You don’t know Vic either do you? Victoria was, and probably still is, one of the most wonderful women on this planet – you know, eternally beautiful like Charlotte Rampling – and at that moment I felt both a deep love and an intense hatred for her.

For a start, like I say, she’s one of the most beautiful women I’ve ever known. I could look at her for hours. In fact once I did. A couple of years after I’d left university, Jo invited us back to Southampton for a party and put a crowd of us up on her floor – me, Debbie, Sniff, and so on – all the old gang. There were about ten of us in sleeping bags on the floor. Anyway, I woke up early the next morning and noticed that Victoria was sleeping about three yards away from me. I spent the first few sunlit hours of that drowsy Sunday morning gazing at her sleeping face until Jo spoilt everything by waking everyone else up. Did you hear about when they had that Tilda Swinton sleep in a glass cage in the Serpentine Gallery and everyone was arguing about whether it was art or not, and I was thinking of course it’s art. It’s Tilda Swinton. She’d be art having a fag behind the bike shed. Well Victoria was the same. Her face lay there expressionless like a porcelain statuette, noble, clear, beautiful, and pure.

Well, here she is, the most beautiful woman in existence and she drives past us in a Morris 1000 Traveller. A beautiful, dark blue Moggie Thou traveller with wooden panels. The single coolest most desirable car on the planet. This woman is an angel.
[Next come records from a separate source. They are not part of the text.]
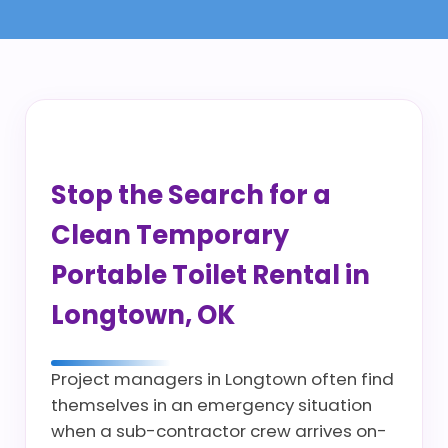
Stop the Search for a
Clean Temporary
Portable Toilet Rental in
Longtown, OK
Project managers in Longtown often find
themselves in an emergency situation
when a sub-contractor crew arrives on-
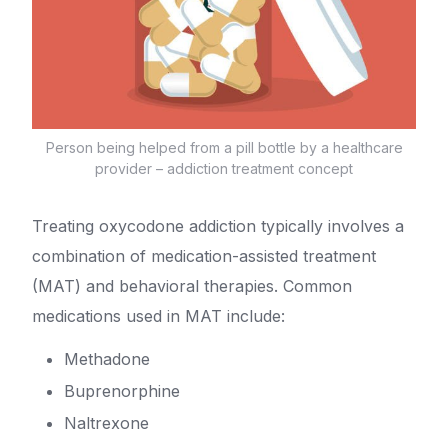
Person being helped from a pill bottle by a healthcare
provider – addiction treatment concept
Treating oxycodone addiction typically involves a
combination of medication-assisted treatment
(MAT) and behavioral therapies. Common
medications used in MAT include:
Methadone
Buprenorphine
Naltrexone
And she drives straight past us. Bernie and me are trying to get out of Basingstoke and Victoria Bloody Carson drives past us. And waves. Bastard.

“Was that…”

“Yep.”

“And she just…”

“Yep.”

“Why didn’t she give us a lift?”

“I don’t know, Bernie. Why don’t you just stop her and ask?”

So that was it. See if I care. Besides, I was in love with Annie at the time.

No, really. I was in love with Annie. It was the real thing. This whole book is about her. I’ll get round to telling you. We just have to do this in the correct order.

Well, anyways, Bernie and me had only just recovered from the shock of seeing someone we thought we knew drive past and not give us a lift, when the cops arrived and moved us on. Apparently we’re still on the motorway. Even though we are fifty yards from it on a small roundabout, we are still officially on the motorway and you can’t hitch on the motorway. Years later, when I was driving myself, I stopped to give a ride to a couple of guys thumbing on a slip road off the A1M and got stopped by the cops. They didn’t say anything to the hitchers, but fined me forty quid. Justice for you.

So we get moved on by the pigs. Me and Bernie leg it across town looking for another road out, any road, but hopefully the road to Reading. Bernie starts on about the moral worth of thumbing. ‘The Dignity of Hitching’ he calls it as if he’s quoting from some ancient text.

“You know Riff,” he says, “this really is the way it has to be. You take your chances on the open road and just accept what fate sends you. Go where the rides take you. See the world.”

Isn’t that what I was trying to say? We’re trying to find a signpost, a
main road, anything that we could use to get out of that dreary place. I don’t want to see the world; I just want to see any part of southern England that isn’t Basingstoke.

“Of course,” he continues “it really doesn’t mean anything if we miss the gig tonight. What difference does it make? We’ll have lived on the road for a day and we’ll have learnt so much.”

Whatever. At about four o’clock, we get bored of looking for the road to Reading and we decide to take the train.